The Kurdish and the Yazidis have had a complicated past, but the Kurds have usually offered their protection.
During Saddam Hussein’s rule, many of their settlements were razed and their inhabitants forced into “collective villages” as a buffer against the Kurds.
When Saddam was ousted in 2003, it first benefited minorities like the Yazidis. But as al-Qaeda began to take control, the community was targeted.
In 2007, coordinated bomb blasts in a village killed 800 Yazidis.
For centuries, the Yazidis have hid from threats in the mountains. That’s why approximately 40,000 Yazidis fled to Mount Sinjar when the city of Sinjar was lost to ISIS.
ISIS has also captured many other Yazidi shrines.
Yazidis are organised around distinct norms. It’s often referred to as a caste system, but it is more based on religious duties.
Every Yazidi is born either into a clergy family or a layman family, the two major social groups. Among the clergy families, there are two sub-sets: the sheikhs and the pirs.
Sheikhs preside over major holidays and pirs take the lead on life-cycle events like birth.

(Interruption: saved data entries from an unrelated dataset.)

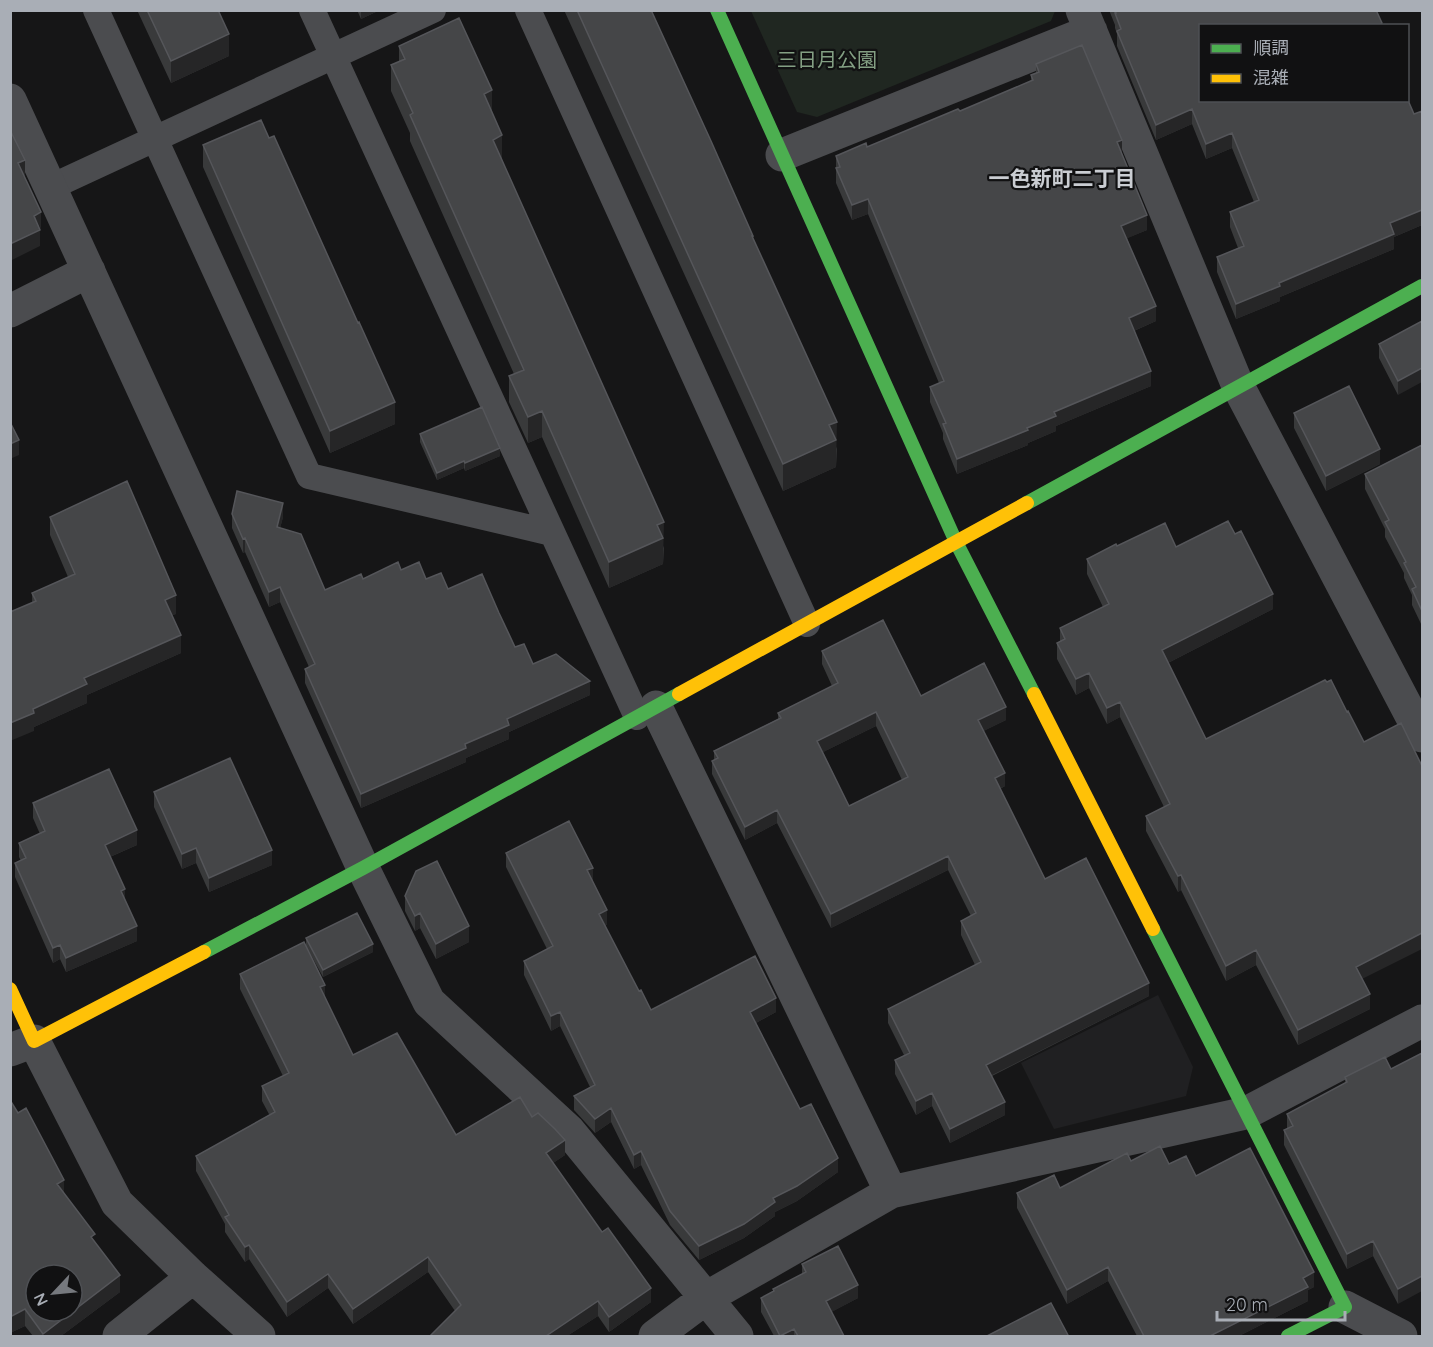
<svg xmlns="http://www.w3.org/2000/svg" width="1433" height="1347" font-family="Quicksand,'Noto Sans JP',sans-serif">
<rect width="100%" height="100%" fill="#161617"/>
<path fill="#202022" d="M1158,995L1193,1067L1186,1096L1054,1129L1021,1063Z"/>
<path fill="#202721" d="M751,11H1055L1051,21L817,117L797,112Z"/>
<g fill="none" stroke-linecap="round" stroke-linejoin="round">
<path stroke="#4b4c4f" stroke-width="26" d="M96,10L309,476L552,533
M312,10L637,717
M528,10L807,624
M51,187L433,10"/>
<path stroke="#4b4c4f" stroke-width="33" d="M1082,10L1238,386L1422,736
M10,100L363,868L429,1002L569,1131L737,1336
M782,155L1091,31
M10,311L89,271
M656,707L891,1192
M10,1050L34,1041L117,1203L193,1277L259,1336
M1345,1307L1401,1336
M119,1336L193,1277
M655,1336L706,1298L891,1192L1246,1113L1422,1021"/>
<path stroke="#4caf50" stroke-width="14" d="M717,10L956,542L1034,694
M1027,503L1422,286
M1153,929L1345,1307L1288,1336
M204,952L363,868L679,694"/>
<path stroke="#ffc107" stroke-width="14" d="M679,694L1027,503
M1034,694L1153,929
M10,989L34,1041L204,952"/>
</g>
<path fill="#393a3b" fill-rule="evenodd" d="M137,10H218L229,56L171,83Z
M357,10H380L361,19Z
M564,10H651L753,238L837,449L836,467L783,491Z
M1109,10H1376L1382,26H1200L1414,114L1422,111V225L1394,237V249L1280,297V301L1236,319L1217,272V257L1238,248L1230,227V212L1254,202L1232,148L1206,159L1192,124L1156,140L1117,46V34L1115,28V25Z
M399,46L492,114L502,160L664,548L663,564L609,588L542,437L528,443L509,402V376L514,374L410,141V133L391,91V65L399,62Z
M1036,64L1122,154L1147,230L1127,238L1156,321L1134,331L1151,386L1056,426V431L1028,443V445L957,474L943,439V433L930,402V387L939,383L868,214L852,220L836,183V156L867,147L960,111L1031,81V75L1036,73Z
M269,138L395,424L330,453L203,167V145Z
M1422,321L1398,395L1379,358V344Z
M1294,413L1380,464L1326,491L1294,428Z
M420,434L500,456L465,471L464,468L437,480L420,442Z
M1422,445V626L1412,605V595L1404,578V573L1385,537V529L1365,489V474Z
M232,514L283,517L280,528L325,590L363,579L401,570L426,579L499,613L515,647L533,664L590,695L509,732V739L466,758V762L361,808L305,683V669L309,667L280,602L269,607L245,552L243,553L232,528Z
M50,517L176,614L172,615L181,653L87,695V703L34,727V731L32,593L68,577L50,535Z
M1117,546L1176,547L1273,609L1168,663L1206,739L1362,979L1370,1009L1298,1045L1256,965L1226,981L1181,890L1178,892L1146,831V816L1164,807L1120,717L1107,724L1089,688L1076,695L1057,659V643L1060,642V628L1103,607L1087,574V559Z
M822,651L921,696L1006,720L983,731L1005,786L1000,789L1045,879L1149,996L992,1076L1005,1115L950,1143L932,1106L916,1115L895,1074V1060L904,1055L888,1023V1009L975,965L961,935V921L971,916L948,870L831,928L777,823L745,840L712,774V761L714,760V751L778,719V713L832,686L822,664ZM876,726L902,780L849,806L823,752Z
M154,792L272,865L209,892L196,863L182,869L154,807Z
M33,803L137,845L110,857L125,899L137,941L66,972L60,959L53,963L15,877V863L21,861L19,857V843L40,834L33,818Z
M506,853L593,882L607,924L605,926L639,991L651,1010L776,1012L756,1023L800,1109L838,1172L797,1201L775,1212V1216L744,1238L699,1260L670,1225L641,1165L634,1169L611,1122L595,1133L574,1110V1096L590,1087L560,1026L551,1031L524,975V961L547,949L506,867Z
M405,896L469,942L436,959L420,928L415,931L405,911Z
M306,938L373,952L323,977L306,946Z
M240,974L325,998L353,1055L456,1135L532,1117L565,1155L553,1163L651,1302L609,1332L598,1316L567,1336H430L455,1311L428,1272L353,1324L328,1288L287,1317L249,1259L245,1262L225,1232V1224L196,1171V1156L270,1116L262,1101V1086L283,1076L240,989Z
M1422,1053L1398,1304L1373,1256L1347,1269L1284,1145V1130L1287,1129V1114L1345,1083V1077L1391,1069Z
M10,1100L64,1193L95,1242L120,1292L61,1336H33L25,1326L10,1333Z
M1131,1161L1169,1164L1196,1176L1314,1287L1308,1290V1301L1239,1336H1137L1108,1281L1067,1304L1017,1208V1193L1060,1188Z
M802,1264L858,1298L831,1312L844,1336H774L761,1312V1298L773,1292V1289L802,1274Z"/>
<path fill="#262627" d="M361,10H380L361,19Z
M229,34V56L171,83V61Z
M492,90V116L484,94Z
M1192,109V124L1156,140V125Z
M1232,133V148L1206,159V144Z
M502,135V161L493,140Z
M1122,140V155L1117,142Z
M25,160V176L18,180V163Z
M868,199V214L852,220V205Z
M1422,210V225L1394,237V249L1280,297V301L1236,319V304L1279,283L1390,223Z
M41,212V229L34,216Z
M1147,215V230L1121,241V226Z
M40,230V246L10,261V244Z
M1156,306V321L1129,333V318Z
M1422,368V382L1398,395V381Z
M1151,371V386L1056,426V431L1028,443V445L957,474V459L1027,428L1054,412Z
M395,402V424L330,453V431Z
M542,411V437L528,443V417Z
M837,422L836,467L783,491V464L829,425Z
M19,440V455L10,459V444Z
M500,448V456L465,471V463Z
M1380,449V464L1326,491V476Z
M464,461V468L437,480V473Z
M283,503V517L277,541V527Z
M664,522L663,564L609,588V562L657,525Z
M245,538V552L243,553V539Z
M280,587V602L269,607V592Z
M1273,594V609L1162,666V650Z
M176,595V614L165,618V600Z
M181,635V653L87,695V703L34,727V731L10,741V723L33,709L84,678Z
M1089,673V688L1076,695V679Z
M590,681V695L509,732V739L466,758V762L361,808V794L465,744L507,719Z
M1120,702V717L1107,724V708Z
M1006,707V720L978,734V720Z
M876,712V726L817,755V741Z
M1005,773V786L995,791V778Z
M777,810V823L745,840V827Z
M137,830V845L105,859V845Z
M196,848V863L182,869V854Z
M272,850V865L209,892V878Z
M948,856V870L831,928V914Z
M593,868V882L587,870Z
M1181,875V890L1178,892V876Z
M125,889V903L121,891Z
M607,910V924L599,929V914Z
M420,913V928L415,931V916Z
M137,926V941L66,972V958Z
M469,926V942L436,959V944Z
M1422,933V949L1356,982V967Z
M373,944V952L323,977V970Z
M60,945V959L53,963V948Z
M1256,950V965L1226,981V966Z
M1149,983V996L986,1078V1065Z
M325,985V1000L320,987Z
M1370,994V1009L1298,1045V1030Z
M776,998V1012L750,1026V1012Z
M560,1012V1026L551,1031V1016Z
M932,1093V1106L916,1115V1101Z
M1005,1102V1115L950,1143V1129Z
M611,1108V1122L595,1133V1119Z
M565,1140V1155L546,1168V1153Z
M641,1151V1165L634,1169V1155Z
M838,1158V1172L797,1201L775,1212V1216L744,1238L699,1260V1246Z
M64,1180V1196L57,1184Z
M1373,1241V1256L1347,1269V1254Z
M249,1245V1259L245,1262V1247Z
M428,1257V1272L353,1324V1309Z
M1108,1267V1281L1067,1304V1290Z
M1314,1272V1287L1308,1290V1301L1239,1336H1210L1303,1278Z
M328,1274V1288L287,1317V1302Z
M120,1275V1292L61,1336H43V1334Z
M1422,1276V1291L1398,1304V1289Z
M858,1285V1298L826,1315V1301Z
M651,1288V1302L609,1332V1317Z
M598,1301V1316L567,1336H546Z
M25,1309V1326L10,1333V1317Z
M794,1329V1336H780Z"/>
<path fill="#454648" stroke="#55565a" stroke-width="1.5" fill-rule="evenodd" d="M147,10H218L229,34L171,61Z
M577,10H651L711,141L753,236H752L837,422L829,425L836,440L783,464Z
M1115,10H1376L1382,23L1378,26H1200V100H1407V98L1414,114L1422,111V210L1390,223L1394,234L1279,283L1280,286L1236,304L1217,257L1244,246L1230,212L1259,200L1232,133L1206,144L1192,109L1156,125L1117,31L1121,29L1115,13H1116Z
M459,18L492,90L484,94L502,135L493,140L664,522L657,525L663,538L609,562L542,411L528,417L509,376L524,370L410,115L413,113L391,65L405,59L399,46Z
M1082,45L1122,140L1117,142L1147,215L1121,226L1156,306L1129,318L1151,371L1054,412L1056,416L1027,428L1028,430L957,459L943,424L946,423L930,387L944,381L868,199L852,205L836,168L840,167L836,156L866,143L867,147L958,109L960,111L1033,80L1031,75L1039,72L1036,64Z
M261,120L269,138L274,136L358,323L359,322L395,402L330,431L203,145Z
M10,130L25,160L18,163L41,212L34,216L40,230L10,244Z
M1422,321V368L1398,381L1379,344Z
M1349,386L1380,449L1326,476L1294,413Z
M482,407L500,448L465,463L464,461L437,473L420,434Z
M10,422L19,440L10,444Z
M1422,445V611L1412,589L1416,587L1404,563L1406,562L1385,522L1389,520L1365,474Z
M127,481L176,595L165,600L181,635L84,678L87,684L33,709L34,713L10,723V612L36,601L32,593L75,574L50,517Z
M237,491L283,503L277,527L301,534L325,590L361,574L363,579L398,562L401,570L419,562L426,579L441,573L448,589L482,574L499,613L515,647L524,644L533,664L556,654L590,681L507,719L509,725L465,744L466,748L361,794L305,669L315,664L280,587L269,592L245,538L243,539L232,514Z
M1228,521L1235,534L1241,531L1273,594L1162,650L1206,739L1325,680L1327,682L1331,680L1347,712L1348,711L1364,742L1401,723L1422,766V933L1356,967L1370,994L1298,1030L1256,950L1226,966L1181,875L1178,876L1146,816L1170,804L1120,702L1107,708L1089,673L1076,679L1057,643L1065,639L1060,628L1109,604L1087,559L1116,544L1117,546L1165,523L1176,547Z
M883,620L921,696L984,663L1006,707L978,720L1005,773L995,778L1045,879L1086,858L1149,983L986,1065L1005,1102L950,1129L932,1093L916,1101L895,1060L910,1053L888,1009L981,962L961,921L976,913L948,856L831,914L777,810L745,827L712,761L718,758L714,751L781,718L778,713L838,683L822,651ZM876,712L908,777L849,806L817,741Z
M230,758L272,850L209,878L196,848L182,854L154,792Z
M109,769L137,830L105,845L125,889L121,891L137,926L66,958L60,945L53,948L15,863L26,858L19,843L45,831L33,803Z
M569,821L593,868L587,870L607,910L599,914L639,991L641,990L651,1010L755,956L776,998L750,1012L800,1109L811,1104L838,1158L797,1186L773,1198L775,1202L744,1224L699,1246L670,1211L641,1151L634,1155L611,1108L595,1119L574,1096L595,1085L560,1012L551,1016L524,961L553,946L506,853Z
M437,861L469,926L436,944L420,913L415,916L405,896L416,871Z
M357,913L373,944L323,970L306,938Z
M304,942L325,985L320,987L353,1055L397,1033L456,1135L520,1097L532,1117L538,1113L555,1129L565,1140L546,1153L602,1232L608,1228L651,1288L609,1317L598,1301L546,1336H430L461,1305L428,1257L353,1309L328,1274L287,1302L249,1245L245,1247L225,1217L229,1215L196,1156L275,1112L262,1086L289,1073L240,974Z
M1422,1053V1276L1398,1289L1373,1241L1347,1254L1284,1130L1293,1126L1287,1114L1347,1082L1345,1077L1385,1057L1391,1069Z
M10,1100L18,1113L26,1108L64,1180L57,1184L95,1234L91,1237L120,1275L43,1334L25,1309L10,1317ZM36,1275H72V1311H36Z
M1160,1146L1169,1164L1186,1156L1196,1176L1250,1148L1314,1272L1303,1278L1308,1287L1210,1336H1144L1108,1267L1067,1290L1017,1193L1054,1175L1060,1188L1127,1153L1131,1161Z
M838,1246L858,1285L826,1301L844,1336H798L794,1329L780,1336L761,1298L774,1291L773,1289L806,1272L802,1264Z
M1051,1303L1068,1335L1065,1336H987Z"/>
<g text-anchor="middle" stroke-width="4.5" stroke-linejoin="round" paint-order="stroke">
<g font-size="20" fill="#839f83" stroke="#111112">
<text x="827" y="67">三日月公園</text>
</g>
<g font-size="21" font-weight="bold" fill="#cacdd2" stroke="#111112">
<text x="1062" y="186">一色新町二丁目</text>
</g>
</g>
<rect width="1433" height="1347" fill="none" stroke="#a9aeb6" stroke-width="24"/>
<rect x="1199" y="24" width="210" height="78" fill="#111112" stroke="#4e5054" stroke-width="1.5"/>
<rect x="1211" y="44" width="30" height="9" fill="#4caf50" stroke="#4e5054" stroke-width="1.5"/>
<text x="1253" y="54" font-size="18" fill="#a9aeb6">順調</text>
<rect x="1211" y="74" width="30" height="9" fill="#ffc107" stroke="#4e5054" stroke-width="1.5"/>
<text x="1253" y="84" font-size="18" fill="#a9aeb6">混雑</text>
<g transform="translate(54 1293) rotate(244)"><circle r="28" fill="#111112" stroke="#4e5054" stroke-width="1.5"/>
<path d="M0-4.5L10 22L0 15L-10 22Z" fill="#76797e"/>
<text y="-9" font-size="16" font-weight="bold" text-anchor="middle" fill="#a9aeb6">N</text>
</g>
<path d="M1217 1311v9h128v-9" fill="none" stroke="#a9aeb6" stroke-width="3"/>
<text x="1226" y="1311" font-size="18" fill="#a9aeb6" stroke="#111112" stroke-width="4.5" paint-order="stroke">20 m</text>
</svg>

Yazidis do not practise arranged marriage, but a system of ‘formal’ elopement where a man must kidnap his bride.
They never wear the colour blue or eat lettuce. The Yazidi culture has featured numerous bans related to speech, behaviour and food. The most universal of these is a ban on saying ‘Shaitan (Satan)’.
The bulk of the people from Sinjar fled north towards Irbil and other Kurdish-held areas. Those who remained climbed the mountain when armed clashes began. As many as 500 Yazidis are known to have been killed in the town.
Last Wednesday, ISIS forces shelled Christian towns north of the Sinjar Mountains, displacing thousands.
The food and water they took with them to the mountains depleted quickly. At least 60 children have died of dehydration.